Exception: When the developer fundamentally needs to know the implementation. PostgreSQL is a capability (not Database) because the developer writes PostgreSQL-specific SQL and replication configs. Swapping to MariaDB would break the application, not just the infrastructure.
Test: If you could swap the underlying tool without rewriting any Score that uses the capability, the boundary is correct.
Don't name capabilities after tools. SecretVault not OpenbaoStore. IdentityProvider not ZitadelAuth. Think: what is the core developer need that leads to using this tool?
Scores encapsulate operational complexity. Move procedural knowledge (init sequences, retry logic, distribution-specific config) into Scores. A high-level example should be ~15 lines, not ~400 lines of imperative orchestration.
Scores must be idempotent. Running twice = same result as once. Use create-or-update, handle "already exists" gracefully.

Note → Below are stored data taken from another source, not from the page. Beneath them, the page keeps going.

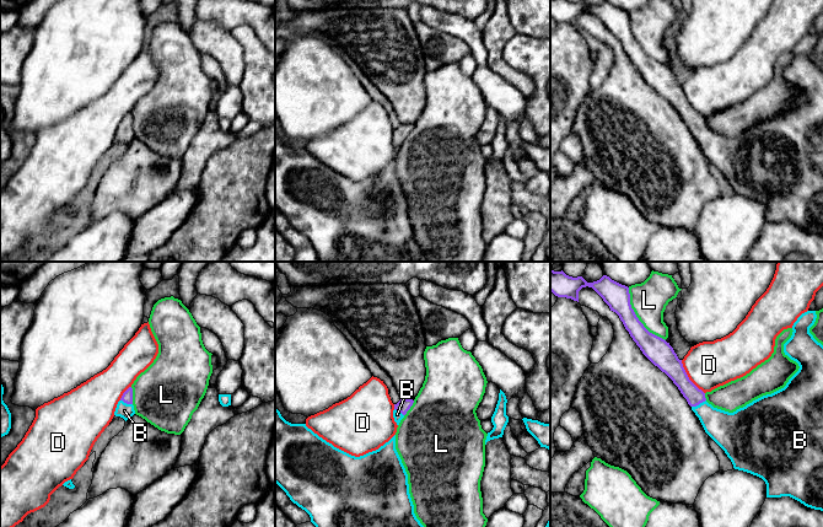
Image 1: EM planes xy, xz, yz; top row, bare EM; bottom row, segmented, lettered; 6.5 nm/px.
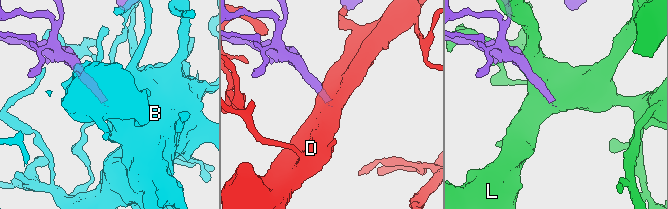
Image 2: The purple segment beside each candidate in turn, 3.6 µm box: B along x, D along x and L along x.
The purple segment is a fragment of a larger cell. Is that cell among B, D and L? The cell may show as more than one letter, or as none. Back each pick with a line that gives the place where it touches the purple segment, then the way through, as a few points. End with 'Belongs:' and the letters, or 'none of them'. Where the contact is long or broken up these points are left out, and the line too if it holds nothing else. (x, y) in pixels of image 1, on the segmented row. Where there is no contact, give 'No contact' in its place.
B: Touches purple at yz (698, 404)
Belongs: B

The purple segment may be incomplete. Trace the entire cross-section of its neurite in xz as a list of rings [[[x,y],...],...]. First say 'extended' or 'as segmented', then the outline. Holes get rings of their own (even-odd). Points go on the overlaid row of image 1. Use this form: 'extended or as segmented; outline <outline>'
extended; outline [[[400,399],[397,404],[394,404],[393,418],[397,425],[399,425],[400,420],[404,418],[407,412],[413,405],[413,399]]]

Scores must not depend on execution order. Declare capability requirements via trait bounds, don't assume another Score ran first. If Score B needs what Score A provides, Score B should declare that capability as a trait bound.
See docs/guides/writing-a-score.md for the full guide.
Conventions
- Rust edition 2024, resolver v2
- Conventional commits:
feat:,fix:,chore:,docs:,refactor: - Small PRs: max ~200 lines (excluding generated code), single-purpose
- License: GNU AGPL v3
- Quality bar: This framework demands high-quality engineering. The type system is a feature, not a burden. Leverage it. Prefer compile-time guarantees over runtime checks. Abstractions should be domain-level, not provider-specific.